INPUT below:

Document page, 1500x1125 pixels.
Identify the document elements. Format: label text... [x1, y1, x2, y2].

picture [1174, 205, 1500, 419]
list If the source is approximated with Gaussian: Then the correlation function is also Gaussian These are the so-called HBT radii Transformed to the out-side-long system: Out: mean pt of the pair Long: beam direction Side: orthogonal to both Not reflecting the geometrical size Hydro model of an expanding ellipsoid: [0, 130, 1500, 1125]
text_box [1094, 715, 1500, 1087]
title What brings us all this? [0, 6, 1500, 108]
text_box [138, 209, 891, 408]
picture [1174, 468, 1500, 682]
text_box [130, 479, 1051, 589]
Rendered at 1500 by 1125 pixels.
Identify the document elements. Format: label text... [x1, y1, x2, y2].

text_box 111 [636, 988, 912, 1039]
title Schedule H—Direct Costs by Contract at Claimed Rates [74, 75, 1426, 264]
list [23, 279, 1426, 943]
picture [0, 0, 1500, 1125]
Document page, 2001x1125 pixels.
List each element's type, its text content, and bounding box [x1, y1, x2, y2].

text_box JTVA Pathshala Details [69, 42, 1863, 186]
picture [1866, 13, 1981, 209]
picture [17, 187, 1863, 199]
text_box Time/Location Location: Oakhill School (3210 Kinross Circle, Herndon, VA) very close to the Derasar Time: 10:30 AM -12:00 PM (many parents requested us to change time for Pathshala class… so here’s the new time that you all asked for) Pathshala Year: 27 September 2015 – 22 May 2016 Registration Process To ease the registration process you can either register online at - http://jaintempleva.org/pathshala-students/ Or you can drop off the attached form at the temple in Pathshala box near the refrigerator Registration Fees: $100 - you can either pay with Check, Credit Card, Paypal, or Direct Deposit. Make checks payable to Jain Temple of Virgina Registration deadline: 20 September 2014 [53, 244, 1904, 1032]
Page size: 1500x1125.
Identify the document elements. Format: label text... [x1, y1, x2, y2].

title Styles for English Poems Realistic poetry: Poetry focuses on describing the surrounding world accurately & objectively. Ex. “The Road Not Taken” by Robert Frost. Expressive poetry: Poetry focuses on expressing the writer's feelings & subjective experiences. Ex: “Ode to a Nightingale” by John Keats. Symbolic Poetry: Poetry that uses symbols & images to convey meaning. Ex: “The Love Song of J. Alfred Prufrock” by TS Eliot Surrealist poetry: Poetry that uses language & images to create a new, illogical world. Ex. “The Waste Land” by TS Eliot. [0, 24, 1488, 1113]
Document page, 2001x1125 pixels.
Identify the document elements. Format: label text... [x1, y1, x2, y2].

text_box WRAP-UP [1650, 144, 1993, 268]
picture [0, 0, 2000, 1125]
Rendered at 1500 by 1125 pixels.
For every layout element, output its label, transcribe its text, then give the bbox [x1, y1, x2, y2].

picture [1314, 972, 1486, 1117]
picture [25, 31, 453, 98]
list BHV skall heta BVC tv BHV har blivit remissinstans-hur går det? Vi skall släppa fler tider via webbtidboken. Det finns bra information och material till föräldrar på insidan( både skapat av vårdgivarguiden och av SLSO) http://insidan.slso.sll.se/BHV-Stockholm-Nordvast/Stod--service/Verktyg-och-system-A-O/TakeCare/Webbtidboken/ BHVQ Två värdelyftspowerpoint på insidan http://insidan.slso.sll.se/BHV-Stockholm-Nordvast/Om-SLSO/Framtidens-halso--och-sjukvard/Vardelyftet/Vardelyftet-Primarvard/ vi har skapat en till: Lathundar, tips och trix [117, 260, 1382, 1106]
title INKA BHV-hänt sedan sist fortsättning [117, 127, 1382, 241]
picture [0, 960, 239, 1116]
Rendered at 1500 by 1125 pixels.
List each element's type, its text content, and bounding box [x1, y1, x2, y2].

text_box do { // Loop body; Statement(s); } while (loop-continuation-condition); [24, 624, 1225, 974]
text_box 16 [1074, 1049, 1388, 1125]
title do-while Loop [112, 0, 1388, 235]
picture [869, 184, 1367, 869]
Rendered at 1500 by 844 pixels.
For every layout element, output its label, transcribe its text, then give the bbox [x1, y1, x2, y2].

End of INPUT.

Transcribe the full listing above without leaving anything out.

Document page, 1500x1125 pixels.
Identify the document elements. Format: label text... [x1, y1, x2, y2].

picture [1174, 205, 1500, 419]
list If the source is approximated with Gaussian: Then the correlation function is also Gaussian These are the so-called HBT radii Transformed to the out-side-long system: Out: mean pt of the pair Long: beam direction Side: orthogonal to both Not reflecting the geometrical size Hydro model of an expanding ellipsoid: [0, 130, 1500, 1125]
text_box [1094, 715, 1500, 1087]
title What brings us all this? [0, 6, 1500, 108]
text_box [138, 209, 891, 408]
picture [1174, 468, 1500, 682]
text_box [130, 479, 1051, 589]
Rendered at 1500 by 1125 pixels.
Identify the document elements. Format: label text... [x1, y1, x2, y2].

text_box 111 [636, 988, 912, 1039]
title Schedule H—Direct Costs by Contract at Claimed Rates [74, 75, 1426, 264]
list [23, 279, 1426, 943]
picture [0, 0, 1500, 1125]
Document page, 2001x1125 pixels.
List each element's type, its text content, and bounding box [x1, y1, x2, y2].

text_box JTVA Pathshala Details [69, 42, 1863, 186]
picture [1866, 13, 1981, 209]
picture [17, 187, 1863, 199]
text_box Time/Location Location: Oakhill School (3210 Kinross Circle, Herndon, VA) very close to the Derasar Time: 10:30 AM -12:00 PM (many parents requested us to change time for Pathshala class… so here’s the new time that you all asked for) Pathshala Year: 27 September 2015 – 22 May 2016 Registration Process To ease the registration process you can either register online at - http://jaintempleva.org/pathshala-students/ Or you can drop off the attached form at the temple in Pathshala box near the refrigerator Registration Fees: $100 - you can either pay with Check, Credit Card, Paypal, or Direct Deposit. Make checks payable to Jain Temple of Virgina Registration deadline: 20 September 2014 [53, 244, 1904, 1032]
Page size: 1500x1125.
Identify the document elements. Format: label text... [x1, y1, x2, y2].

title Styles for English Poems Realistic poetry: Poetry focuses on describing the surrounding world accurately & objectively. Ex. “The Road Not Taken” by Robert Frost. Expressive poetry: Poetry focuses on expressing the writer's feelings & subjective experiences. Ex: “Ode to a Nightingale” by John Keats. Symbolic Poetry: Poetry that uses symbols & images to convey meaning. Ex: “The Love Song of J. Alfred Prufrock” by TS Eliot Surrealist poetry: Poetry that uses language & images to create a new, illogical world. Ex. “The Waste Land” by TS Eliot. [0, 24, 1488, 1113]
Document page, 2001x1125 pixels.
Identify the document elements. Format: label text... [x1, y1, x2, y2].

text_box WRAP-UP [1650, 144, 1993, 268]
picture [0, 0, 2000, 1125]
Rendered at 1500 by 1125 pixels.
For every layout element, output its label, transcribe its text, then give the bbox [x1, y1, x2, y2].

picture [1314, 972, 1486, 1117]
picture [25, 31, 453, 98]
list BHV skall heta BVC tv BHV har blivit remissinstans-hur går det? Vi skall släppa fler tider via webbtidboken. Det finns bra information och material till föräldrar på insidan( både skapat av vårdgivarguiden och av SLSO) http://insidan.slso.sll.se/BHV-Stockholm-Nordvast/Stod--service/Verktyg-och-system-A-O/TakeCare/Webbtidboken/ BHVQ Två värdelyftspowerpoint på insidan http://insidan.slso.sll.se/BHV-Stockholm-Nordvast/Om-SLSO/Framtidens-halso--och-sjukvard/Vardelyftet/Vardelyftet-Primarvard/ vi har skapat en till: Lathundar, tips och trix [117, 260, 1382, 1106]
title INKA BHV-hänt sedan sist fortsättning [117, 127, 1382, 241]
picture [0, 960, 239, 1116]
Rendered at 1500 by 1125 pixels.
List each element's type, its text content, and bounding box [x1, y1, x2, y2].

text_box do { // Loop body; Statement(s); } while (loop-continuation-condition); [24, 624, 1225, 974]
text_box 16 [1074, 1049, 1388, 1125]
title do-while Loop [112, 0, 1388, 235]
picture [869, 184, 1367, 869]
Rendered at 1500 by 844 pixels.
For every layout element, output its label, transcribe its text, then give the bbox [x1, y1, x2, y2].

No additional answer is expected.